TASK DIRECTIONS:
When a line of the records contains "コイルと接点間", copy it.

EXERCISE INPUT:
*-*-*

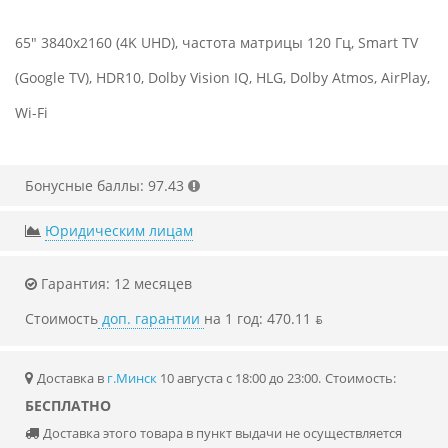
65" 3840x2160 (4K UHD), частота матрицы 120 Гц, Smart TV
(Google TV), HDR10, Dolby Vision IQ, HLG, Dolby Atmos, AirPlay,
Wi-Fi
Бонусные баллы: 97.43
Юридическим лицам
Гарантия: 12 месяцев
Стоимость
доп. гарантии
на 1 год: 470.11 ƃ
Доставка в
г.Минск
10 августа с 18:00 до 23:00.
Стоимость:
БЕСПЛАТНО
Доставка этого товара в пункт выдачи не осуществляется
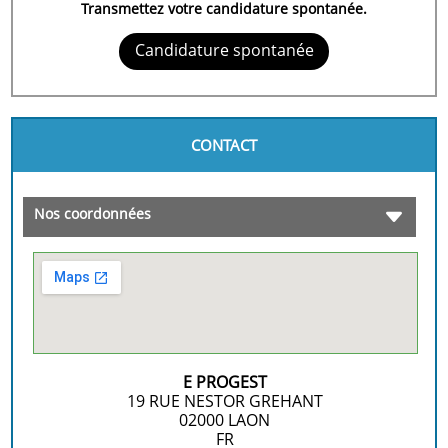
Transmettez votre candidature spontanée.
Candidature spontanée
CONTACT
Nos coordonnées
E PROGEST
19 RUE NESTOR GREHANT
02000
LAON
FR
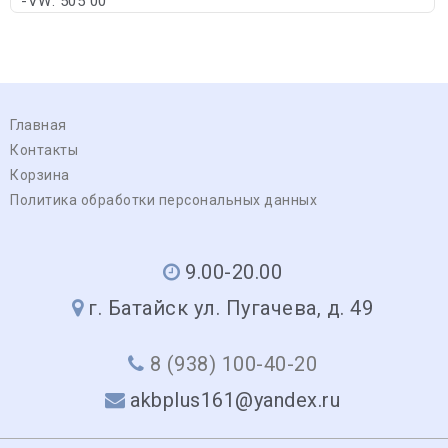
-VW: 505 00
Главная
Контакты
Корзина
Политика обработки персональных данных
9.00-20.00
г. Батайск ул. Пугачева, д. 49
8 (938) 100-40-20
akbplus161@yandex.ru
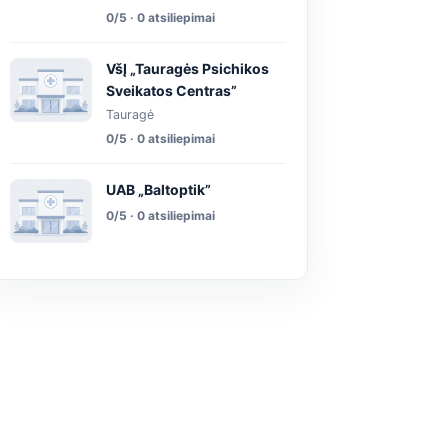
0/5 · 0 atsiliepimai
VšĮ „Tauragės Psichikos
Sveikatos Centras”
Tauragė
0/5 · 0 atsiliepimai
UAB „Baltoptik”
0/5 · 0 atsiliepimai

*-*-*

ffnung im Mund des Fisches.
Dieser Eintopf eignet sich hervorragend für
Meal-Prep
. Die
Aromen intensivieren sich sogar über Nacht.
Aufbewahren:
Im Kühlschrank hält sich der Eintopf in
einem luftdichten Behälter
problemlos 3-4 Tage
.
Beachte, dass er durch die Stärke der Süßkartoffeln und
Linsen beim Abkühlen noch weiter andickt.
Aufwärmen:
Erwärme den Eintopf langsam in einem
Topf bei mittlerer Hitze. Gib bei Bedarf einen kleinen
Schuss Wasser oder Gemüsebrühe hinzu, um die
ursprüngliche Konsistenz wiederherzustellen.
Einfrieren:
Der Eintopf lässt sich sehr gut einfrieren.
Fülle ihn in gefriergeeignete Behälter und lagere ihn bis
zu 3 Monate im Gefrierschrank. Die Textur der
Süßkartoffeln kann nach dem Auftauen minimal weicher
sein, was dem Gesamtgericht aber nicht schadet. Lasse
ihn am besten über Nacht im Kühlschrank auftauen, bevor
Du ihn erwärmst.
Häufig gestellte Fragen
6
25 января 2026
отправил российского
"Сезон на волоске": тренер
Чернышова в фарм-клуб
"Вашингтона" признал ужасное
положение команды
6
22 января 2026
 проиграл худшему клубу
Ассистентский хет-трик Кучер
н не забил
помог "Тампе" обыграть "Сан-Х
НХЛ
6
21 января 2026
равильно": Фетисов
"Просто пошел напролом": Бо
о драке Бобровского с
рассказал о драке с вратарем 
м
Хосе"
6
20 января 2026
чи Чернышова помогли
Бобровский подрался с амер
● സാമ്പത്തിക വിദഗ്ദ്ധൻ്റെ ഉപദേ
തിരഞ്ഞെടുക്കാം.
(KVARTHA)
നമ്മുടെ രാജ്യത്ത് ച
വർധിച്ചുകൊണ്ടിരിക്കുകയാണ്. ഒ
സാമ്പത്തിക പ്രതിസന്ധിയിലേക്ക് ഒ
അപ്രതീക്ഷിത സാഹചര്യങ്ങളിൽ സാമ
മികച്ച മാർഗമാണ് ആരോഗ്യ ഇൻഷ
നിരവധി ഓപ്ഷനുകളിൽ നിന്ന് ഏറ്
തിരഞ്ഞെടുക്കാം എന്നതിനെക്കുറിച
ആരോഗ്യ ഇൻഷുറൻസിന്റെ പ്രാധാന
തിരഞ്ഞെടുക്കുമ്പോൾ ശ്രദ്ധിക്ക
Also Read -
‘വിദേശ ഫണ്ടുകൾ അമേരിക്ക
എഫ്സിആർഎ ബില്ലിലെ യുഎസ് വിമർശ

*-*-*

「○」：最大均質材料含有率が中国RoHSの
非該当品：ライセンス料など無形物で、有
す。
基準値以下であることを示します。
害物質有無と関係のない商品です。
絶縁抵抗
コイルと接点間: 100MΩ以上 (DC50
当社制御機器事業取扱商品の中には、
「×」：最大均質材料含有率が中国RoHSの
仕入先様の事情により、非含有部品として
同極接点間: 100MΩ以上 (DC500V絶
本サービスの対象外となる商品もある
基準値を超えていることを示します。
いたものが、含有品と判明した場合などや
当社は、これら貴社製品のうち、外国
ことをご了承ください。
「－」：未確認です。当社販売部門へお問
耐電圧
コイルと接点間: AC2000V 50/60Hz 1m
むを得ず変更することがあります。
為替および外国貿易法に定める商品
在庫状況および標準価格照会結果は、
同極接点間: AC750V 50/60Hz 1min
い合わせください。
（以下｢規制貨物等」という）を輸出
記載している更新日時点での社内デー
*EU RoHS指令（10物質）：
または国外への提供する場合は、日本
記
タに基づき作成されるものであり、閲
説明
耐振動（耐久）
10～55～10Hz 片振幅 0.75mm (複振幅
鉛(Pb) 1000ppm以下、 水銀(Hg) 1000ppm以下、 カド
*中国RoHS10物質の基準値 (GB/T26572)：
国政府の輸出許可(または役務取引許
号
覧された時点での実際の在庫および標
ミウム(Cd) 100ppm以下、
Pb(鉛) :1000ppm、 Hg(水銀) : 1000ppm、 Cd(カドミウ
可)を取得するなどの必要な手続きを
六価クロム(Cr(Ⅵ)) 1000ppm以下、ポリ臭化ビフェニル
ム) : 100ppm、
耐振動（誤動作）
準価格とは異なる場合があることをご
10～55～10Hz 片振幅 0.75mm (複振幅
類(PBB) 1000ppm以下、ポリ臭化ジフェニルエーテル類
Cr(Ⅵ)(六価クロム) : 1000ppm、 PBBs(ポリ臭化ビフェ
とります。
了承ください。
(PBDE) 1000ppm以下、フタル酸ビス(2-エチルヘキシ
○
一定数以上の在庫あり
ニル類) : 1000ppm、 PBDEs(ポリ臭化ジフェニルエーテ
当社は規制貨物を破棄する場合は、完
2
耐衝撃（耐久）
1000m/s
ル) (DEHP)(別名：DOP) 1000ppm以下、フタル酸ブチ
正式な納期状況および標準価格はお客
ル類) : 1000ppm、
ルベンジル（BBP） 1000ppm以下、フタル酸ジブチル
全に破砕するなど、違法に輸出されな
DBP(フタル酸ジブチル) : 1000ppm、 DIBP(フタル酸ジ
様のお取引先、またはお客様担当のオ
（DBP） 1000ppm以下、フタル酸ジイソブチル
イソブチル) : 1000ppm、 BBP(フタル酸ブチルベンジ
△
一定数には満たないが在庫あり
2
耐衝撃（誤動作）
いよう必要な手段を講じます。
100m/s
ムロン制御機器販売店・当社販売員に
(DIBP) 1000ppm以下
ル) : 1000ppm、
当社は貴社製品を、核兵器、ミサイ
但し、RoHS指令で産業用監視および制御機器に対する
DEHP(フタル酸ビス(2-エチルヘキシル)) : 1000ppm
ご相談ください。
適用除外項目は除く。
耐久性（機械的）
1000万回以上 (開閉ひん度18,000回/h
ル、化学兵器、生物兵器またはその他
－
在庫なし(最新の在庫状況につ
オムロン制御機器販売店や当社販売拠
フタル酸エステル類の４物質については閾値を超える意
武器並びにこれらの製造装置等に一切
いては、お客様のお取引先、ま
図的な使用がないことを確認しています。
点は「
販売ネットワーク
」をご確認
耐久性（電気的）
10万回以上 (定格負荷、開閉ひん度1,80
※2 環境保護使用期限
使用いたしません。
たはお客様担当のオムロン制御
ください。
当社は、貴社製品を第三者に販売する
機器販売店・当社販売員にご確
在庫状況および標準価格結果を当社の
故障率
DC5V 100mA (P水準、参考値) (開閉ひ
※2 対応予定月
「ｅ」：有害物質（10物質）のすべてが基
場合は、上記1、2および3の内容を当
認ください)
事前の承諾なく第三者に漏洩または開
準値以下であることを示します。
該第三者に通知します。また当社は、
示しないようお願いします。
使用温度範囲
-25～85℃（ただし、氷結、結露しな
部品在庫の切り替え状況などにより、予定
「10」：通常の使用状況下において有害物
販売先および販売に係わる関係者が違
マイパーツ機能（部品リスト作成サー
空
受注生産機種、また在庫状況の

*-*-*

TASK RESULT:
コイルと接点間: 100MΩ以上 (DC50
コイルと接点間: AC2000V 50/60Hz 1m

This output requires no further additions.